Gualzetti: «No agli sbarchi selettivi»

Il direttore della Caritas sul caso Ong a Catania: «Come si fa a dire chi è fragile e chi no? Per mandare un messaggio pur legittimo all’Europa si usa uno strumento sbagliato e inumano»

di Claudio Urbano

10 Novembre 2022
La nave Geo Barents nel porto di Catania (foto Ansa /Sir)

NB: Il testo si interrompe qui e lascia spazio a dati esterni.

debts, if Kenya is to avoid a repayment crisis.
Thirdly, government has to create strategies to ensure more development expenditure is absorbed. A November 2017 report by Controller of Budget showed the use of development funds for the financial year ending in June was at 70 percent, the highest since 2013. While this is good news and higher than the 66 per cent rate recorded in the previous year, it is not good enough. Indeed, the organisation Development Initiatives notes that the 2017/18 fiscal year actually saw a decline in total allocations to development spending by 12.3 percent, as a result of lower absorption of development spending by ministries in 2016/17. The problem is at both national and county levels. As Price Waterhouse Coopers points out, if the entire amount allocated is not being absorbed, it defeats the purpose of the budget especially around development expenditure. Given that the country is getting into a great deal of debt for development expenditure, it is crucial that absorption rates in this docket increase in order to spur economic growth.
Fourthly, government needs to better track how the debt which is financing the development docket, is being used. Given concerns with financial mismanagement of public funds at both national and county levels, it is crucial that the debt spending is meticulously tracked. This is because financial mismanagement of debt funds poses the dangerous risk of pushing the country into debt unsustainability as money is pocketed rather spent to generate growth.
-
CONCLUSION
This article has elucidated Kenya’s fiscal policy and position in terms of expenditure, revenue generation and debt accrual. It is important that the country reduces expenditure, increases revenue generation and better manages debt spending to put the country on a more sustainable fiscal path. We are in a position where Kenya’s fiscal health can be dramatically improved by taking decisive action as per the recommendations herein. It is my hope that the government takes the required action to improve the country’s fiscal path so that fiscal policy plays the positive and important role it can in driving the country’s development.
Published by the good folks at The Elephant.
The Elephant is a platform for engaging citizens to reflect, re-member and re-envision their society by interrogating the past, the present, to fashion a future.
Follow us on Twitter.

Le navi delle Ong fermate prima in acque internazionali e poi nel porto di Catania, prima di far sbarcare i migranti, sono solo l’ultimo evento di un tema che è strutturale. E dunque «spiace che si usino questi episodi per lanciare messaggi anche legittimi all’Europa», osserva il direttore di Caritas Ambrosiana Luciano Gualzetti, che boccia la linea inizialmente seguita dal Governo di uno sbarco selettivo dei migranti, per la quale si sarebbe scelto chi sbarcare, previa verifica della condizione di fragilità. «Chi è in uno stato di salvataggio va sbarcato sempre e comunque», scandisce Gualzetti, che domanda: «Come si fa a dire che quelli che vengono salvati non sono tutti in condizione di fragilità? È una linea che è inumana per definizione, perché se salvi delle persone, le salvi fino in fondo».

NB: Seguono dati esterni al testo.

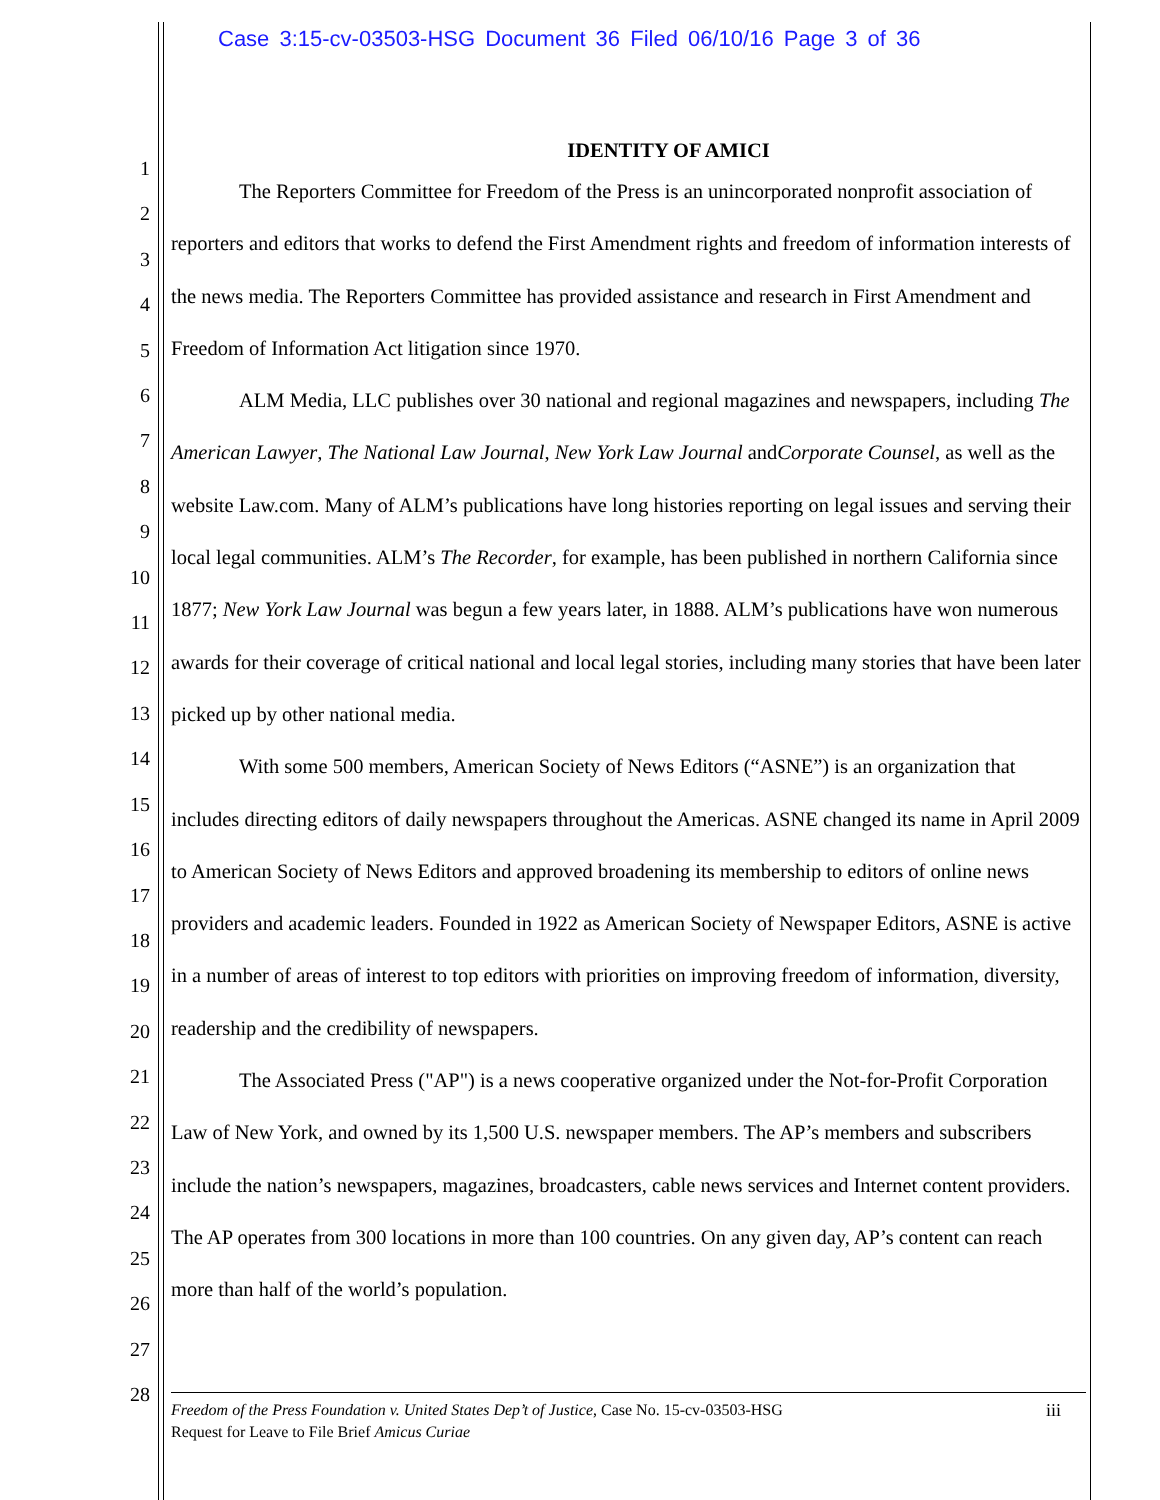Case 3:15-cv-03503-HSG Document 36 Filed 06/10/16 Page 3 of 36
1
2
3
4
5
6
7
8
9
10
11
12
13
14
15
16
17
18
19
20
21
22
23
24
25
26
27
28
IDENTITY OF AMICI
The Reporters Committee for Freedom of the Press is an unincorporated nonprofit association of reporters and editors that works to defend the First Amendment rights and freedom of information interests of the news media. The Reporters Committee has provided assistance and research in First Amendment and Freedom of Information Act litigation since 1970.
ALM Media, LLC publishes over 30 national and regional magazines and newspapers, including The American Lawyer, The National Law Journal, New York Law Journal andCorporate Counsel, as well as the website Law.com. Many of ALM’s publications have long histories reporting on legal issues and serving their local legal communities. ALM’s The Recorder, for example, has been published in northern California since 1877; New York Law Journal was begun a few years later, in 1888. ALM’s publications have won numerous awards for their coverage of critical national and local legal stories, including many stories that have been later picked up by other national media.
With some 500 members, American Society of News Editors (“ASNE”) is an organization that includes directing editors of daily newspapers throughout the Americas. ASNE changed its name in April 2009 to American Society of News Editors and approved broadening its membership to editors of online news providers and academic leaders. Founded in 1922 as American Society of Newspaper Editors, ASNE is active in a number of areas of interest to top editors with priorities on improving freedom of information, diversity, readership and the credibility of newspapers.
The Associated Press ("AP") is a news cooperative organized under the Not-for-Profit Corporation Law of New York, and owned by its 1,500 U.S. newspaper members. The AP’s members and subscribers include the nation’s newspapers, magazines, broadcasters, cable news services and Internet content providers. The AP operates from 300 locations in more than 100 countries. On any given day, AP’s content can reach more than half of the world’s population.
iii Freedom of the Press Foundation v. United States Dep’t of Justice, Case No. 15-cv-03503-HSG
Request for Leave to File Brief Amicus Curiae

Il direttore della Caritas segnala peraltro come questo ostacolo all’approdo sia stato posto solo verso le navi delle Organizzazioni non governative: cosa «intollerabile perché si usa lo strumento sbagliato» per segnalare una posizione (riguardo la compartecipazione dell’Europa all’accoglienza) «che è anche legittima» ribadisce Gualzetti.

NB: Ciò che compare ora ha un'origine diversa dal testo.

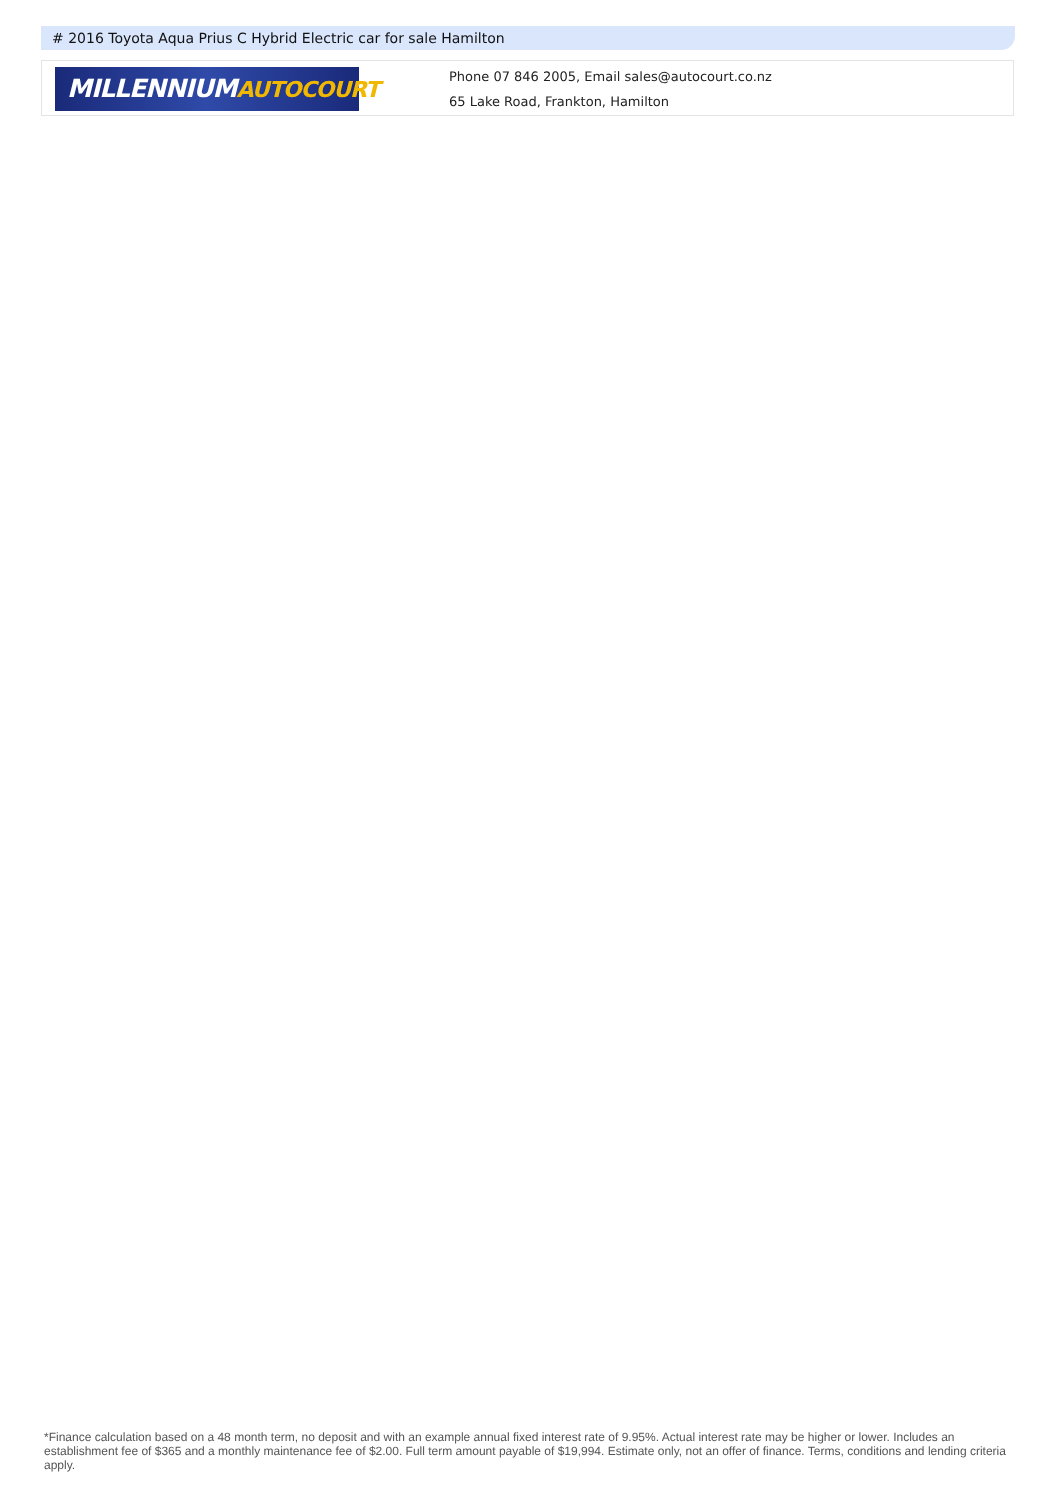# 2016 Toyota Aqua Prius C Hybrid Electric car for sale Hamilton
MILLENNIUMAUTOCOURT
Phone 07 846 2005, Email sales@autocourt.co.nz
65 Lake Road, Frankton, Hamilton
*Finance calculation based on a 48 month term, no deposit and with an example annual fixed interest rate of 9.95%. Actual interest rate may be higher or lower. Includes an establishment fee of $365 and a monthly maintenance fee of $2.00. Full term amount payable of $19,994. Estimate only, not an offer of finance. Terms, conditions and lending criteria apply.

«Un processo da governare con intelligenza»

Luciano Gualzetti

E di fronte al rischio di un fastidio o della stanchezza da parte dell’opinione pubblica rispetto a situazioni che sembrano ripetersi ciclicamente, il direttore della Caritas ricorda l’importanza di «aiutare a non vedere il flusso dei migranti come un fenomeno emergenziale o che appare a seconda degli interessi elettorali», ma come un processo «che va governato dall’inizio alla fine con intelligenza e lungimiranza, non a pezzi o guardando solo agli sbarchi» (a tal proposito Gualzetti ricorda che l’approccio di Caritas va sempre oltre l’emergenza, preoccupandosi sempre del processo di accoglienza e integrazione). «Bisogna quindi spingere sui corridoi umanitari (leggi qui) – sottolinea -, ma aprire anche gli arrivi secondo il meccanismo delle quote; noi abbiamo molti posti di lavoro che non riescono a essere riempiti perché manca la manodopera e mancano tante possibilità. Una gestione più intelligente – conclude Gualzetti – risolverebbe tanti di questi problemi, mentre questo modo di fare emergenziale crea ulteriori problemi al posto di risolverli».